結論テキスト
本願商標は、登録すべきものとする。
Trademark Appeal Case
本データベースは、特許庁の審決例をAIで解析・要約したものです。拒絶理由通知に対する意見書作成や、審判請求書等の作成時の参考としてお役立てください。
| 審判番号 | 不服2009−6299(T2009−6299/J1) |
|---|---|
| 審判種別 | 不服 |
| 結論 | 勝訴(請求認容) |
本願商標は、別掲1のとおりの構成よりなり、第32類に属する願書記載のとおりの商品を指定商品として、平成20年6月9日に登録出願され、その後、指定商品については当審における平成21年11月30日受付の手続補正書により、第32類「金子ゴールデンを原料とするビール」に補正されたものである。
原査定において、本願の拒絶の理由に引用した登録第1810981号商標(以下「引用商標」という。)は、別掲2のとおり、「常陸野」の文字を縦書きし、その下に「ひたちの」の平仮名文字を横書きした構成よりなり、昭和58年10月12日に登録出願、第28類に属する商標登録原簿記載のとおりの商品を指定商品として、昭和60年9月27日に設定登録され、その後2回にわたり商標権の存続期間の更新登録がなされ、さらに、平成18年1月18日に指定商品を第32類「ビール」及び第33類「日本酒,洋酒,果実酒,中国酒,薬味酒」とする指定商品の書換登録がされ、現に有効に存続しているものである。

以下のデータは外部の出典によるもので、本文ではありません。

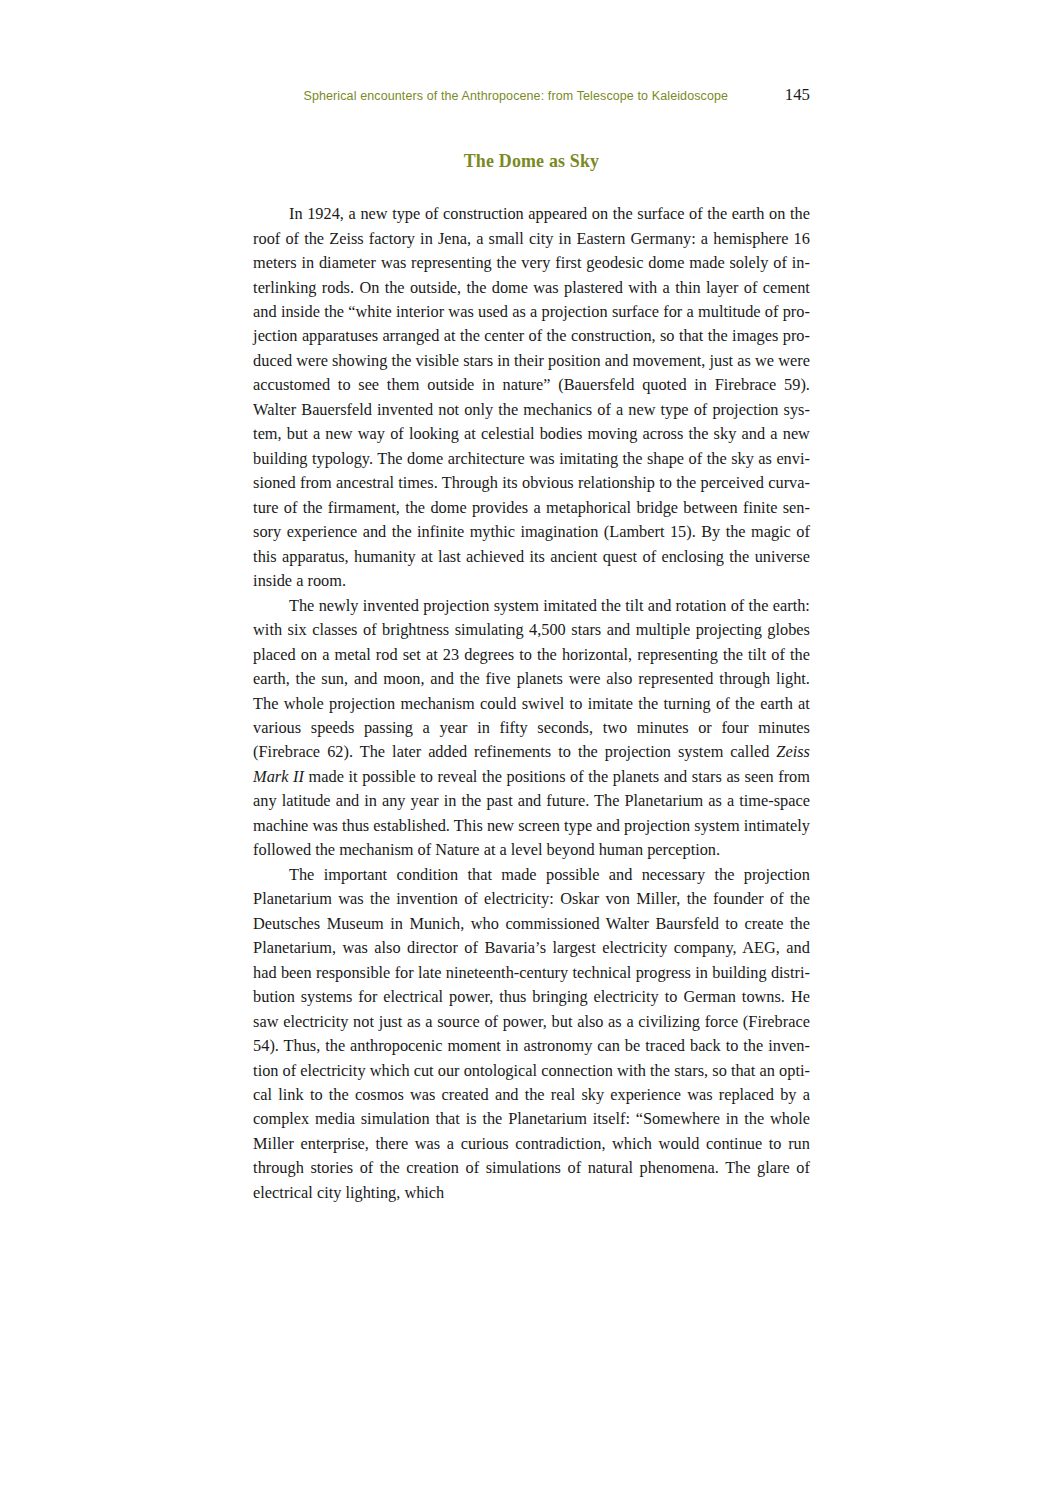Spherical encounters of the Anthropocene: from Telescope to Kaleidoscope 145
The Dome as Sky
In 1924, a new type of construction appeared on the surface of the earth on the roof of the Zeiss factory in Jena, a small city in Eastern Germany: a hemisphere 16 meters in diameter was representing the very first geodesic dome made solely of interlinking rods. On the outside, the dome was plastered with a thin layer of cement and inside the “white interior was used as a projection surface for a multitude of projection apparatuses arranged at the center of the construction, so that the images produced were showing the visible stars in their position and movement, just as we were accustomed to see them outside in nature” (Bauersfeld quoted in Firebrace 59). Walter Bauersfeld invented not only the mechanics of a new type of projection system, but a new way of looking at celestial bodies moving across the sky and a new building typology. The dome architecture was imitating the shape of the sky as envisioned from ancestral times. Through its obvious relationship to the perceived curvature of the firmament, the dome provides a metaphorical bridge between finite sensory experience and the infinite mythic imagination (Lambert 15). By the magic of this apparatus, humanity at last achieved its ancient quest of enclosing the universe inside a room.
The newly invented projection system imitated the tilt and rotation of the earth: with six classes of brightness simulating 4,500 stars and multiple projecting globes placed on a metal rod set at 23 degrees to the horizontal, representing the tilt of the earth, the sun, and moon, and the five planets were also represented through light. The whole projection mechanism could swivel to imitate the turning of the earth at various speeds passing a year in fifty seconds, two minutes or four minutes (Firebrace 62). The later added refinements to the projection system called Zeiss Mark II made it possible to reveal the positions of the planets and stars as seen from any latitude and in any year in the past and future. The Planetarium as a time-space machine was thus established. This new screen type and projection system intimately followed the mechanism of Nature at a level beyond human perception.
The important condition that made possible and necessary the projection Planetarium was the invention of electricity: Oskar von Miller, the founder of the Deutsches Museum in Munich, who commissioned Walter Baursfeld to create the Planetarium, was also director of Bavaria’s largest electricity company, AEG, and had been responsible for late nineteenth-century technical progress in building distribution systems for electrical power, thus bringing electricity to German towns. He saw electricity not just as a source of power, but also as a civilizing force (Firebrace 54). Thus, the anthropocenic moment in astronomy can be traced back to the invention of electricity which cut our ontological connection with the stars, so that an optical link to the cosmos was created and the real sky experience was replaced by a complex media simulation that is the Planetarium itself: “Somewhere in the whole Miller enterprise, there was a curious contradiction, which would continue to run through stories of the creation of simulations of natural phenomena. The glare of electrical city lighting, which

本願商標は、別掲1のとおり、赤い梟に黒い背景を円状に施したと思しき図形に、「HITACHINO」と「NEST BEER」の欧文字を環状に配し(「HITACHINO」の文字は、やや小さめに書している。)、さらに、それらの下に「金子ゴールデン」の文字を横書きした構成よりなるところ、「金子ゴールデン」の文字部分は、本願指定商品との関係において、ビール麦の品種として理解されるものであるから、商品の品質を表し、自他商品の識別標識としての機能を有さない部分と認められる。
また、本願商標構成中、やや小さめに書された「HITACHINO」の欧文字は、茨城県の「常陸野」(又は「ひたち野」)と称される地域の名称の欧文字表記であることからすると、該文字部分は、商品の産地、販売地を表すものとして、取引者、需要者に理解され得る部分であって、自他商品の識別標識としての機能を有しないか、その機能が弱いというべきものであるから、本願商標は「HITACHINO」の文字部分のみに着目して、取引に資することはないとみるのが相当である。
そうとすれば、本願商標は、同色で環状に書された「HITACHINO NEST BEER」の文字部分に着目して生じる「ヒタチノネストビール」の称呼、及び他の文字に比して、太く大きく書された「NEST BEER」の文字部分に着目して生じる「ネストビール」の称呼により、取引に資するものと判断するのが相当である。
してみれば、本願商標から「ヒタチノ」の称呼をも生じるとしたうえで、本願商標と引用商標とが称呼上類似するものとして、本願商標を商標法第4条第1項第11号に該当するとした原査定は、妥当でなく、取消しを免れない。
その他、政令で定める期間内に本願について拒絶の理由を発見しない。
よって、結論のとおり審決する。